• _JOB ITEM_
Going down the data below, set down exactly the line with "Question builder" and each line after it through the line with "Garden Maintenance: Our"; no other lines.

▶

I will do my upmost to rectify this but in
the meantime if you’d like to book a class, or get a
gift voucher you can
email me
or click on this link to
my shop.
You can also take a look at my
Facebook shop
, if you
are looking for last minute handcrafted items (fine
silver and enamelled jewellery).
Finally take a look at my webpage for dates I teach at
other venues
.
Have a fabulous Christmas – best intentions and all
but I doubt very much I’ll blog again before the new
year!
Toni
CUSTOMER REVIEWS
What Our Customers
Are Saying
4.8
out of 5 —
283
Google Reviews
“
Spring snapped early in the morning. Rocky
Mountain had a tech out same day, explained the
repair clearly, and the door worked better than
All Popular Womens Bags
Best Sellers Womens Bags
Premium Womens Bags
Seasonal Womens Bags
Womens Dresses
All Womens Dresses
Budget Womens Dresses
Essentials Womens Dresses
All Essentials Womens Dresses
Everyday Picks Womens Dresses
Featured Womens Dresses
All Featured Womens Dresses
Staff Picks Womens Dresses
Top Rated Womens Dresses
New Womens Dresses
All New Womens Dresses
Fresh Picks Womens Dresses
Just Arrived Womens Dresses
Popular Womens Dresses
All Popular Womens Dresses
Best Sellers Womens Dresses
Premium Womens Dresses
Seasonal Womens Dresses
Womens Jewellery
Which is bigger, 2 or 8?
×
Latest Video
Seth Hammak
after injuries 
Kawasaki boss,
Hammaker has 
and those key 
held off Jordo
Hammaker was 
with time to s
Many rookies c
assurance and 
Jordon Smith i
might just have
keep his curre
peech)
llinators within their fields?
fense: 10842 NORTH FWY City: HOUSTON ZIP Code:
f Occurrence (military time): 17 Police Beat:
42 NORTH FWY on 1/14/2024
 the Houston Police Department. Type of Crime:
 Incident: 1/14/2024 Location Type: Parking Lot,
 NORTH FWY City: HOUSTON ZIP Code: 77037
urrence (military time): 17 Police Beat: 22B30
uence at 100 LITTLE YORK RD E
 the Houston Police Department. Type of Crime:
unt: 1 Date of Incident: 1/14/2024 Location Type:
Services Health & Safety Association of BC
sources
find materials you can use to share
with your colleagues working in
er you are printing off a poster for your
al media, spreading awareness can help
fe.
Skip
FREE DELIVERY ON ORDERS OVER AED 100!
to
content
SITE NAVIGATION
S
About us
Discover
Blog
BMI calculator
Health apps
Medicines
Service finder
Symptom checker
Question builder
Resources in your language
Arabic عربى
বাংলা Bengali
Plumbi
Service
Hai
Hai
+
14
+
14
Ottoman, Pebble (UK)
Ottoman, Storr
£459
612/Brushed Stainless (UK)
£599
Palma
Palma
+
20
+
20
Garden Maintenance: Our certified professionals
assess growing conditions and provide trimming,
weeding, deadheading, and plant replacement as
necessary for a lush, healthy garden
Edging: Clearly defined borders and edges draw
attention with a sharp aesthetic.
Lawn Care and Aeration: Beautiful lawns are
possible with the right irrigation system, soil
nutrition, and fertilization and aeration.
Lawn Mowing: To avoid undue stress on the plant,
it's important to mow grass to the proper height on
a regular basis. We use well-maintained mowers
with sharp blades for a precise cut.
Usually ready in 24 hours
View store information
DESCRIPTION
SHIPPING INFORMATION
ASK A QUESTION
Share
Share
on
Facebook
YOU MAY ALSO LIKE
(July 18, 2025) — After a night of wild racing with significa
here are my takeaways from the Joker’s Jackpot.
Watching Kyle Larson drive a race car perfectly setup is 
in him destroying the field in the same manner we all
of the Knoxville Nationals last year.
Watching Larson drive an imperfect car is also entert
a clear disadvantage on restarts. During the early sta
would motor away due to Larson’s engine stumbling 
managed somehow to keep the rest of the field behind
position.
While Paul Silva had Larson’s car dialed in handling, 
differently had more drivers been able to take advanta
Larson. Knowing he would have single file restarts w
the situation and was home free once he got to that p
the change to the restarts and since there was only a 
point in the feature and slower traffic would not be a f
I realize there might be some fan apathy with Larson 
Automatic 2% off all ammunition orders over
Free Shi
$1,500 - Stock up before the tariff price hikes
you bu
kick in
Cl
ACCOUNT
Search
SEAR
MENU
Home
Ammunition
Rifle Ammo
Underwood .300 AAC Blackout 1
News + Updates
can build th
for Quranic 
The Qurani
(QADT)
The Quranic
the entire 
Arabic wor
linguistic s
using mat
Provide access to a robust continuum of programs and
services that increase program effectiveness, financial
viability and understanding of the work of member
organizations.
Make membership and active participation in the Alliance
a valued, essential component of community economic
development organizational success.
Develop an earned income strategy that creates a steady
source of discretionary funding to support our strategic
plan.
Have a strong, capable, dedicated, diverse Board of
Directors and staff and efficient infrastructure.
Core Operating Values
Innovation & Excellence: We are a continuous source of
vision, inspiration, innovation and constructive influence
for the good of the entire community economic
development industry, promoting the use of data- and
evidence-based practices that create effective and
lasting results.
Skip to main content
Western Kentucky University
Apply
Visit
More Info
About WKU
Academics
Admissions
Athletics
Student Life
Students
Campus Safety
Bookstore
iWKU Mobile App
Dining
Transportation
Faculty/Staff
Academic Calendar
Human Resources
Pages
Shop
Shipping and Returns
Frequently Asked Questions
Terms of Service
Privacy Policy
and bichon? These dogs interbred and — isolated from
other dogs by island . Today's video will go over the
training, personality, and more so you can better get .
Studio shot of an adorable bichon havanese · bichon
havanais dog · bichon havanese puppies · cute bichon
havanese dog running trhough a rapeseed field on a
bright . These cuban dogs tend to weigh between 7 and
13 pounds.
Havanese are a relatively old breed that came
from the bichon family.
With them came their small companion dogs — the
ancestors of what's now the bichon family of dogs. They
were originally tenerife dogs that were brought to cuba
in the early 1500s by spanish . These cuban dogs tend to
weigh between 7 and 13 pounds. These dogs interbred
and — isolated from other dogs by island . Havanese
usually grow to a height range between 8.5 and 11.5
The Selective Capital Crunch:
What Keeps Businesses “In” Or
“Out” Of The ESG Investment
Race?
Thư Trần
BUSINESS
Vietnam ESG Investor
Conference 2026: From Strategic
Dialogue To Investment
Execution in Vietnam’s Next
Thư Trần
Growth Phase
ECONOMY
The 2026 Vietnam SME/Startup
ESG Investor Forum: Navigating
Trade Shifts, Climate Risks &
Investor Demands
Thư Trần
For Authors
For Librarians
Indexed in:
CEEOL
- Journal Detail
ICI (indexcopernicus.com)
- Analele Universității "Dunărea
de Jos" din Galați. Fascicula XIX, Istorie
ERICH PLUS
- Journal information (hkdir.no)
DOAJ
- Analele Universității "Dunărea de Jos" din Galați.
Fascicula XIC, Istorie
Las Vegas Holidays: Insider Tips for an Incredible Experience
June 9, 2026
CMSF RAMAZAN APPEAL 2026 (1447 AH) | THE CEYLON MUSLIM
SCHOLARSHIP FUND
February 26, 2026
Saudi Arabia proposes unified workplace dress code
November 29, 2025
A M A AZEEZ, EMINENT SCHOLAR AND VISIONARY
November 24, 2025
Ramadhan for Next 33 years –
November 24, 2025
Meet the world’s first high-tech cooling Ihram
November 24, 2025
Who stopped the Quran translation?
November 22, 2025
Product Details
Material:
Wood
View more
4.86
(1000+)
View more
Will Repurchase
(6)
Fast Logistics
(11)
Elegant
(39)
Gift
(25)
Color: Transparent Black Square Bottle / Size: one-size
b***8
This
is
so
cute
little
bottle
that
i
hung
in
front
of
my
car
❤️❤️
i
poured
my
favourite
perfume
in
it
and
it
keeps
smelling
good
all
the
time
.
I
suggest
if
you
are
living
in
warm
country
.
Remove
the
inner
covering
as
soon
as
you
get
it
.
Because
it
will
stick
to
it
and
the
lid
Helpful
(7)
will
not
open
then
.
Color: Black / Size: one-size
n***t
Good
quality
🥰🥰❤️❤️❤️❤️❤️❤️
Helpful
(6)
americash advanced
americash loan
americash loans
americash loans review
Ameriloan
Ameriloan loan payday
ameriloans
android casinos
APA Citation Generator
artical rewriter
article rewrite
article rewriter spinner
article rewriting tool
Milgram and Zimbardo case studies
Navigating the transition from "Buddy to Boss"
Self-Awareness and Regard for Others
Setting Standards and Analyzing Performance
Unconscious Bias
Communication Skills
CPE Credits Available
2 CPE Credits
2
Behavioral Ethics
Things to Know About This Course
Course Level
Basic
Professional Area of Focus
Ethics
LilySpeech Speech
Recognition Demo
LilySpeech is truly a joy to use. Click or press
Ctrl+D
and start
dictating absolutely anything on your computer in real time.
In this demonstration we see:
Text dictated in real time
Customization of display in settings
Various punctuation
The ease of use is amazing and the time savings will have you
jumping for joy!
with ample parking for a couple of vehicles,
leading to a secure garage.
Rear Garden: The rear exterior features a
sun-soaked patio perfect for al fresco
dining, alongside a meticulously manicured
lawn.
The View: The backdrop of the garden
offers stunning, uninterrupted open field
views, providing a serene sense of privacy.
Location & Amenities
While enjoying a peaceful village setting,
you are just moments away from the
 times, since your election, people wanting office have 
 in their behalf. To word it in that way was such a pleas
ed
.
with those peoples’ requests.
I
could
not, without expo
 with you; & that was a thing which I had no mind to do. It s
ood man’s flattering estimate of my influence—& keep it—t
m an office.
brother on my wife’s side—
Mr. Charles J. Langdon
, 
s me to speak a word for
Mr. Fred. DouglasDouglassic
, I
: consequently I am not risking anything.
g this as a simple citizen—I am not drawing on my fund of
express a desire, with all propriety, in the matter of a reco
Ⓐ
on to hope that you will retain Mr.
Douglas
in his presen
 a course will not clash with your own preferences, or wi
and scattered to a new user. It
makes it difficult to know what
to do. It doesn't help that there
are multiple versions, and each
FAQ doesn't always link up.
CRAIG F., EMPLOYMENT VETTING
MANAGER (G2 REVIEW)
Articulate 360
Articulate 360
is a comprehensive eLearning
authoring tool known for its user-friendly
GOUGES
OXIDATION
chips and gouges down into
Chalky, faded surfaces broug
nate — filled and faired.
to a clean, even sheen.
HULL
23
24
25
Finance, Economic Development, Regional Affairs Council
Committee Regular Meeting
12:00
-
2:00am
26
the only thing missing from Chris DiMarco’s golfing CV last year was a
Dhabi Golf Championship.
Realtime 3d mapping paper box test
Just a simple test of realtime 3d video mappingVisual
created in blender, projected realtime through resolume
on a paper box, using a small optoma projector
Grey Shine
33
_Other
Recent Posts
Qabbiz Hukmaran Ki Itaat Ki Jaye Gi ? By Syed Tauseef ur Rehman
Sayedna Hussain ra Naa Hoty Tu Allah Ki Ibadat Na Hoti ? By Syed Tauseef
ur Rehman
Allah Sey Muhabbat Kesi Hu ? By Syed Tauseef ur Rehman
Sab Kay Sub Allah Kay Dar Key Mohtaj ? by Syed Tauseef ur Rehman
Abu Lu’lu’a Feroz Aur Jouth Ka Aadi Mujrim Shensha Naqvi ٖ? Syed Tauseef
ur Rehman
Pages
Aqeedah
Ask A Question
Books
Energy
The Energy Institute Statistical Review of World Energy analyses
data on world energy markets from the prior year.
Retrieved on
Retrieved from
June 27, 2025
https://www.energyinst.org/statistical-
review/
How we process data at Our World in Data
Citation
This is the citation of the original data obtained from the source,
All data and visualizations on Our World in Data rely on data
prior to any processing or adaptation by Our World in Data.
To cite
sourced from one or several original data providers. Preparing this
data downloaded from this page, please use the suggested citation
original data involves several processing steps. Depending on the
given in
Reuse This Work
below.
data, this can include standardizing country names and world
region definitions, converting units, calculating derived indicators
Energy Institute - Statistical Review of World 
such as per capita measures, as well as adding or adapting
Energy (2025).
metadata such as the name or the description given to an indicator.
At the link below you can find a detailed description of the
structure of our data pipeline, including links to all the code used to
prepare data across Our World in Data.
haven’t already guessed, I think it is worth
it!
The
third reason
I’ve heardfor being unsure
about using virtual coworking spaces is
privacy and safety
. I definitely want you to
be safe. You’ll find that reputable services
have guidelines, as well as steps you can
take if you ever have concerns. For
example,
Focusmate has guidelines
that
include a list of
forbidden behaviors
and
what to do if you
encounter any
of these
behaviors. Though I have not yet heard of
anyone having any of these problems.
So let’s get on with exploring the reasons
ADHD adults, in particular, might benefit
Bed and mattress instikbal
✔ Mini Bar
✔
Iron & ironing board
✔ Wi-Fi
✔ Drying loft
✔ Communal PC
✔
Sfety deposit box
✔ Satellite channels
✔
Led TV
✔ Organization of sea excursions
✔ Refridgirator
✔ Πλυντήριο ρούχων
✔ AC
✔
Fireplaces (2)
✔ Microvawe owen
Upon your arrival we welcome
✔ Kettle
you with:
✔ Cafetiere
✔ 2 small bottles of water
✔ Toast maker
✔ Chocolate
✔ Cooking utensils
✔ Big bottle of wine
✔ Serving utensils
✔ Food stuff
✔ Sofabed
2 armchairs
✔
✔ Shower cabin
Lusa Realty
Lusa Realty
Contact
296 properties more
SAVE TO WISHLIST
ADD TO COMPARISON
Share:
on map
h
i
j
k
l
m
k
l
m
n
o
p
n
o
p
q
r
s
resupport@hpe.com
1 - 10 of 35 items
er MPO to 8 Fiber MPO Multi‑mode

◀

• _OUTPUT FOR THIS EXERCISE_
Question builder
Resources in your language
Arabic عربى
বাংলা Bengali
Plumbi
Service
Hai
Hai
+
14
+
14
Ottoman, Pebble (UK)
Ottoman, Storr
£459
612/Brushed Stainless (UK)
£599
Palma
Palma
+
20
+
20
Garden Maintenance: Our certified professionals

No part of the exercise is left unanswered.